▶ [EXERCISE DIRECTIONS] Pictures do not belong in the copy. Return all of the entries exactly.

RECORDS SUPPLIED START

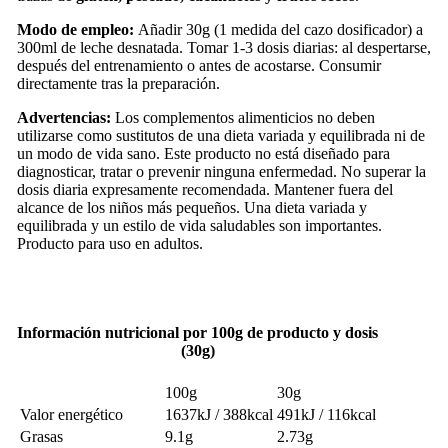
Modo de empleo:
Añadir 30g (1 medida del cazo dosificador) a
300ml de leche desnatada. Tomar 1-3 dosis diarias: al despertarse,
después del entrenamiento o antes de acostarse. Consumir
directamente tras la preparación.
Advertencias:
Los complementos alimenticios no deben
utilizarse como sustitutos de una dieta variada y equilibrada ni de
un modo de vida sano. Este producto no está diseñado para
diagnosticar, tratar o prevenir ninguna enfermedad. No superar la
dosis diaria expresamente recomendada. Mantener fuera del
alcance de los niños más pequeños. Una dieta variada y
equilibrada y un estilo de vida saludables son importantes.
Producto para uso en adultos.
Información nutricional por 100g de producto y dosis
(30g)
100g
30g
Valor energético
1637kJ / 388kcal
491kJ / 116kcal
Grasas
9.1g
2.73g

RECORDS SUPPLIED END

▶ [SOLUTION]
Modo de empleo:
Añadir 30g (1 medida del cazo dosificador) a
300ml de leche desnatada. Tomar 1-3 dosis diarias: al despertarse,
después del entrenamiento o antes de acostarse. Consumir
directamente tras la preparación.
Advertencias:
Los complementos alimenticios no deben
utilizarse como sustitutos de una dieta variada y equilibrada ni de
un modo de vida sano. Este producto no está diseñado para
diagnosticar, tratar o prevenir ninguna enfermedad. No superar la
dosis diaria expresamente recomendada. Mantener fuera del
alcance de los niños más pequeños. Una dieta variada y
equilibrada y un estilo de vida saludables son importantes.
Producto para uso en adultos.
Información nutricional por 100g de producto y dosis
(30g)
100g
30g
Valor energético
1637kJ / 388kcal
491kJ / 116kcal
Grasas
9.1g
2.73g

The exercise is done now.